Inzwischen sagte Generalmajor und Pasdar Firouz Abadi, der Stabschef der Streitkräfte des iranischen Regimes: „Saudiarabien, Katar und die Türkei sind verantwortlich für das Blut, das auf dem syrischen Boden vergossen wurde.“ Ali Larijani, der Sprecher des Parlaments der Mullahs, bedrohte die Vereinigten Staaten und eine Reihe von Ländern der Region, indem er erklärte: „Sie sind verantwortlich für den Mord an iranischen Wallfahrern und werden rechtzeitig die ihnen gebührende Antwort erhalten.“ (Nachrichtenagentur Fars am 8. August)
Während die Führer des Mullah-Regimes dem Skandal zu entrinnen versuchen, indem sie die Verhafteten als iranische „Pilger“ bezeichnen, hatte vor zwei Wochen der Sprecher des Außenministeriums erklärt: „Wegen der unsicheren Situation werden keine Pilger in dies Land geschickt.“ Die Botschaft des Regimes in Damaskus hatte ebenfalls anerkannt: „Die offizielle Entsendung von Pilgern nach Syrien wurde unterbrochen.“ (Staatliche Nachrichtenagentur ISNA am 4. August) Es ist interessant, daß an demselben Tage, an dem die Mitglieder der iranischen Revolutionsgarden verhaftet wurden, der Mullah Shahsavari von dem Amt des Regimes für „Hadji und Wallfahrt“ erklärte: „Angesichts der besonderen Situation in Syrien haben wir zur Zeit dort keine Pilger.“ (Nachrichtenagentur des IRGC Fars am 4. August)

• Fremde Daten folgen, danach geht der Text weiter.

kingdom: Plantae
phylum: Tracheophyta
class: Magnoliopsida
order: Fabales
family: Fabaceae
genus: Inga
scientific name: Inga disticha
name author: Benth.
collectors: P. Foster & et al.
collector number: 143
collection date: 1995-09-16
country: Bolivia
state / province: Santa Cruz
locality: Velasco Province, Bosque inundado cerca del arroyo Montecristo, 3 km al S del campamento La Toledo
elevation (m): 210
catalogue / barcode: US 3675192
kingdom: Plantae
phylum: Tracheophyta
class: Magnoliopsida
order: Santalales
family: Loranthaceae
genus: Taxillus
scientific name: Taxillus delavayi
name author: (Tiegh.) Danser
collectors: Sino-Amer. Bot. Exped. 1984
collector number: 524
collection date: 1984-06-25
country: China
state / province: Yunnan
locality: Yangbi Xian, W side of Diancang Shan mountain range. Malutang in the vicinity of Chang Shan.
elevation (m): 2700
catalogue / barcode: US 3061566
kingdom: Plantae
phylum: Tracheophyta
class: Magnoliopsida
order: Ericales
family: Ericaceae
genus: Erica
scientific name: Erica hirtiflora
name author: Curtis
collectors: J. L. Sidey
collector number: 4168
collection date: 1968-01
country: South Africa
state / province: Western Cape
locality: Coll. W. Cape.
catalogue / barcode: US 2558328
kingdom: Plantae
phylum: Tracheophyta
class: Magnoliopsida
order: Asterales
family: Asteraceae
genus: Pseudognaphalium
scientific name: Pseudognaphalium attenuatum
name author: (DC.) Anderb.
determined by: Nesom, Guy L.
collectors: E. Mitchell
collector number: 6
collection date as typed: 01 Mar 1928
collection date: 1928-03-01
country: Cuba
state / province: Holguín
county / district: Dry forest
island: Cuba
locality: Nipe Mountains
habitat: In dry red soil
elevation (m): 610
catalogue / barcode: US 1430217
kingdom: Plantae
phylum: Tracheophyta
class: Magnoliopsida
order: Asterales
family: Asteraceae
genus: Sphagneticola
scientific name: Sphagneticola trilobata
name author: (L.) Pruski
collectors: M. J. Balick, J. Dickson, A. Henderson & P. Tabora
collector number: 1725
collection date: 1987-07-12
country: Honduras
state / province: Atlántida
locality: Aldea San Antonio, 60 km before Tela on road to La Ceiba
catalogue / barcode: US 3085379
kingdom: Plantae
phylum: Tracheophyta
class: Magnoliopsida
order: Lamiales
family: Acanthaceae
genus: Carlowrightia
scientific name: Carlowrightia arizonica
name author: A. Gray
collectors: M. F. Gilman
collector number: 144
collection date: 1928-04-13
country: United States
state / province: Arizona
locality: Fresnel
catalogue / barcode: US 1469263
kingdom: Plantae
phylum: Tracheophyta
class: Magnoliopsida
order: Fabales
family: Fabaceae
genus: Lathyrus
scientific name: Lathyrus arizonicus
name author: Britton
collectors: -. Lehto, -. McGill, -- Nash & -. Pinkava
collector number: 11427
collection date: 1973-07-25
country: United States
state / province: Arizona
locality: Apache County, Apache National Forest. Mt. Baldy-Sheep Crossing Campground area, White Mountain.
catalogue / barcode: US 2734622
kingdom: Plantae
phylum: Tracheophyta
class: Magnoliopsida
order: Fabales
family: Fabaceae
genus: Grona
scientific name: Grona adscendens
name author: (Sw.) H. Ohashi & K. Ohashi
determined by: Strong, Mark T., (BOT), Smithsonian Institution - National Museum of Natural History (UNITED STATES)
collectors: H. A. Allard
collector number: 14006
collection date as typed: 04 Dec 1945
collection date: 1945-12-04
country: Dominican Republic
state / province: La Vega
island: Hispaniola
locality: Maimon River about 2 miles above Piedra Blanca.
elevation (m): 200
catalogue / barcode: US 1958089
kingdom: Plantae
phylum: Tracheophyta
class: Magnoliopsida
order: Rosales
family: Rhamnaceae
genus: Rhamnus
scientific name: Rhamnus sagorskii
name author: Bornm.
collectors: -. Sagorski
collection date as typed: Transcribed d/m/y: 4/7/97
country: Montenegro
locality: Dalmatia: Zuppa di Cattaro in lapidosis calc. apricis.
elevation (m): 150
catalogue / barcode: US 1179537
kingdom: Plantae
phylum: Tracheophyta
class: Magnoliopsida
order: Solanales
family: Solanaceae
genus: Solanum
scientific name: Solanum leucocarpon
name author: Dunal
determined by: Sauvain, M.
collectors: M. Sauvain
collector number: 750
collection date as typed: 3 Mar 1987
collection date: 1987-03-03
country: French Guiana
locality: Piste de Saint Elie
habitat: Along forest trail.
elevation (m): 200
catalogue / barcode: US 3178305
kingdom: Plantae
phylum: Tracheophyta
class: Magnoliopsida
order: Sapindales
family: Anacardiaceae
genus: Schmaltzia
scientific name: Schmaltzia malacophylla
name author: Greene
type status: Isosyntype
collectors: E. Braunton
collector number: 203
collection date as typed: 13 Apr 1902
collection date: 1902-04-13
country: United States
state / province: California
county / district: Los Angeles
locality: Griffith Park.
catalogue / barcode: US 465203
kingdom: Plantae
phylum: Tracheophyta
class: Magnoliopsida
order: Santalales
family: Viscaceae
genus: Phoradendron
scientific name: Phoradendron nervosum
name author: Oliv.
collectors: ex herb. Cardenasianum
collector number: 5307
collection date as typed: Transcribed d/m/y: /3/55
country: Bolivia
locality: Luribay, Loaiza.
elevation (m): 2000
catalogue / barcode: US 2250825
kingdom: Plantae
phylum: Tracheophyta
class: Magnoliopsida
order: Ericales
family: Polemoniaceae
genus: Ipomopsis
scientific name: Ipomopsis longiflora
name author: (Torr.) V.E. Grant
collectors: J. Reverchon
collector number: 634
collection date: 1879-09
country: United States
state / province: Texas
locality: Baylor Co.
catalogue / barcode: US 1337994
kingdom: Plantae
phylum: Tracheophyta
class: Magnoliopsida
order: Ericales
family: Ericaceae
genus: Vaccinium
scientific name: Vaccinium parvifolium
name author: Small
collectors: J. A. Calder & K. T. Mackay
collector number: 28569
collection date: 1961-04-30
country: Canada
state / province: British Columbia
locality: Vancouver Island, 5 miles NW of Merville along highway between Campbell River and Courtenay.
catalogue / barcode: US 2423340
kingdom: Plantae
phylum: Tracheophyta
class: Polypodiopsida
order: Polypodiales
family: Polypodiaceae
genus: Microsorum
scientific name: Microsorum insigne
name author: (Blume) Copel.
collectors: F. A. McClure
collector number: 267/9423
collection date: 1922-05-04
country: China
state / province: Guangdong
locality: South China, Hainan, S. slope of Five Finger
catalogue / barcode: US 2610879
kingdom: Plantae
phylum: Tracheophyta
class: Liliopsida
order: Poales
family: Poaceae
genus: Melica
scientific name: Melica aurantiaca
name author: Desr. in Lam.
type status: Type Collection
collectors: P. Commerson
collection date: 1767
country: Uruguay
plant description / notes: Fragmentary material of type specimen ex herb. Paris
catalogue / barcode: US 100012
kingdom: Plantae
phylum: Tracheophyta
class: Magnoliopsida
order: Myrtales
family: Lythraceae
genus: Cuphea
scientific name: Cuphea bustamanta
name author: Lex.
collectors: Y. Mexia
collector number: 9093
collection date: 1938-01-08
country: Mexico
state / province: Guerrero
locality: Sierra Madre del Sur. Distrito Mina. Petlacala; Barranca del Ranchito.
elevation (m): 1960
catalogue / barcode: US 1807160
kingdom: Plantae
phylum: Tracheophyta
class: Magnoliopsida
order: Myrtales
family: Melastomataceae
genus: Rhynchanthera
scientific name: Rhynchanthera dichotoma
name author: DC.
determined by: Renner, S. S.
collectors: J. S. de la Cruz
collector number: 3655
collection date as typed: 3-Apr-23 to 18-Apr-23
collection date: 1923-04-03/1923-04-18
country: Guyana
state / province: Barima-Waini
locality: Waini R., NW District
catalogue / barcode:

Während der Sturz des syrischen Diktators näher rückt, verstärkt das Mullah-Regime seine Bemühungen, den syrischen Aufstand zu unterdrücken. Der Höchste Nationale Sicherheitsrat des Regimes, dem Ahmadinejad vorsteht, verfolgt beständig die Situation in Syrien und ergreift Maßnahmen zur Unterstützung des Regimes von Bashar Assad. Seine Entscheidungen werden nach Billigung durch Khamenei in die Tat umgesetzt. Die wirtschaftlichen Probleme Syriens werden beobachtet von Mehrab, der wirtschaftlichen Abteilung dieses Rates (die früher dem Geheimdienstministerium angehörte).
Zusätzlich zu dem Höchsten Sicherheitsrat wurde in der terroristischen Quds-Truppe ein besonderer Krisenstab für Syrien unter dem Kommando von Qasem Soleimani gebildet. Direkter Befehlshaber der in Damaskus verhafteten Garden ist einer der Kommandeure der Quds-Truppe; sein Deckname ist Haji Haider. Er ist der operative Kommandeur der Quds-Truppe im Libanon, doch wegen der Verschlechterung der Situation in Syrien wurde er nach Teheran versetzt und befindet sich jetzt im dortigen Hauptquartier der Quds-Truppe.
Der Kommandeur der Quds-Truppe im Libanon ist Brigadegeneral Mohammad Reza Zahedi (auch er derzeit in Damaskus). Er reist oft von Teheran in den Libanon und nach Damaskus. Von den
90er Jahren bis 2006 war er einer der operativen Befehlshaber der Quds-Truppe in Teheran. Im Jahre 2009 wurde er auf Befehl Ghasem Soleimanis und nach Billigung durch Khamenei zum Kommandeur der Quds-Truppe im Libanon ernannt. Sein Name erscheint auf der nach der Resolution des UN-Sicherheitsrates Nr. 1747 erstellten Liste der mit Sanktionen belegten Personen.
Gegenwärtig befindet sich General Razi Mousavi, einer der Kommandeure der Quds-Truppe im Libanon, in der Botschaft des Regimes in Damaskus und kümmert sich um die Versorgung.
Im Ministerium für auswärtige Angelegenheiten ist ein besonderes Komitee unter dem Vorsitz von Marvi, dem stellvertretenden Generaldirektor für den Nahen Osten, für Syrien zuständig.
Um Syrien wirtschaftlich zu unterstützen, wurde Hassan Kazemi Qomi, ein Kommandeur der Quds-Truppe, zum wirtschaftlichen Berater des Außenministers ernannt. Kazemi Qomi, ehemaliger Botschafter des Regimes in Bagdad, verfügt über eine große Zahl von Einrichtungen im Irak; er setzt sie jetzt in Syrien ein. U. a. pumpt er große Geldmengen in den Iran, indem er von dort importierte falsche Dinare gegen Dollars der Irakischen Zentralbank eintauscht. Kazemi Qomi benutzt auch die Bank „Islamischer Ilaf“ im Irak, die er vollständig kontrolliert, zu Geld-Transaktionen.